A preliminary sketch for "Ghost Prairie." Photo courtesy of Thoughtbarn

Ghost Prairie is one of eight temporary public art projects that will be unveiled on Saturday, Nov. 12, along the half-mile landmark trail, which marks the terminus of the 19th-century Transcontinenal Railroad. The other seven projects are by Tacoma artists and participants in PA:ID (Public Art In Depth), an intensive program created by the City of Tacoma to provide selected professional artists free training and mentorship in how to apply for and advance through the process of creating public art works.
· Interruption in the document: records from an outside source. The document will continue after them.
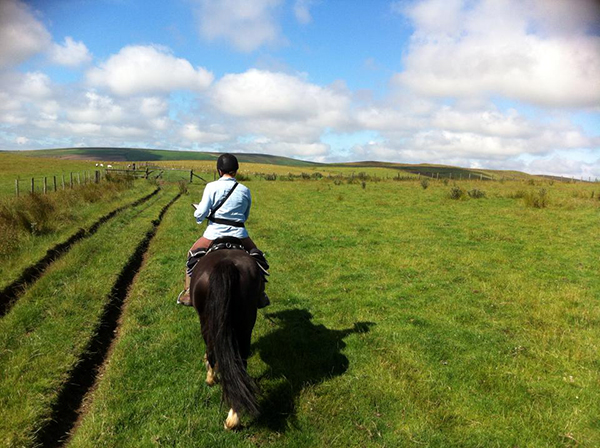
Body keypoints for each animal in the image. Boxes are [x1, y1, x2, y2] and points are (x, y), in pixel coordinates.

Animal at [189, 242, 262, 430]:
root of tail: (226, 264)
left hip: (206, 321)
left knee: (212, 350)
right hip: (246, 323)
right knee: (240, 362)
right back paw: (234, 415)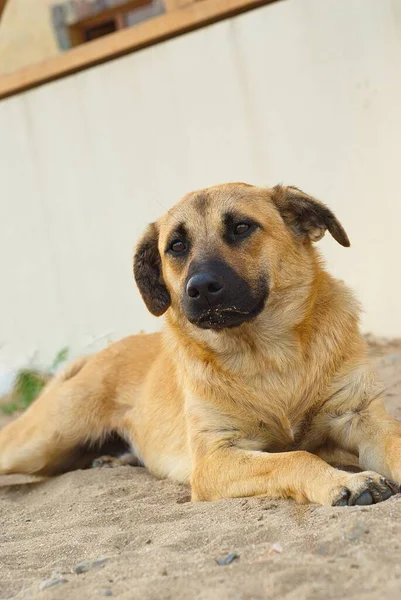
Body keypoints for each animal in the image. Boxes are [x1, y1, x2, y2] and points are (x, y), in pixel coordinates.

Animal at [0, 184, 400, 506]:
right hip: (42, 440)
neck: (267, 356)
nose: (202, 287)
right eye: (176, 246)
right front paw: (344, 483)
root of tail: (97, 355)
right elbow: (296, 457)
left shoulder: (358, 417)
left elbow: (391, 440)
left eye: (241, 227)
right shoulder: (214, 458)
Saturday’s demonstration project is “the pilot for a public art program that will enliven the new civic artery,” says Begg. “We’ve been working in tandem with urban planner Todd Bressi, who is devising the public art masterplan for the trail.” The public-art strategy is being developed with support from a planning grant from the National Endowment for the Arts (NEA).

An abstract interpretation of the prairie. Photo courtesy of Thoughtbarn

Guidelines for the eight commissioned works indicate that recycled, reused or reclaimable materials be used in construction. Thoughtbarn’s installation is made from laser-cut, industrial-weight cardboard with long, feathery zip ties, and will be illuminated at night. The enigmatic design, suggesting an insect or a chiton, was inspired by a visit to the Mima Mounds Natural Preserve in Thurston County. The startling natural landscape of undulating, uniform mounds is best described as resembling an upside-down egg carton, multiplied outward, and blanketed in prairie grass.

“Several theories compete for how the mounds came to be,” says Begg. “Earthquakes, erosion, giant gophers…” She and Gay chose the title, Ghost Prairie, in “playful reference to the once-vast prairies in southern Washington that the rail-line crossed to reach Tacoma.” Of 160,000 acres originally managed by Native Americans, she says, only 3% remain today. “We were inspired by both the plight and the poetry of the prairie. Our 25′-long undulating structure will be covered with a field of zip ties, simulating a grass-like effect. The goal of it is to be a tactile, intriguing object. We want it to invite people in to touch it, but also catch eyes from afar.”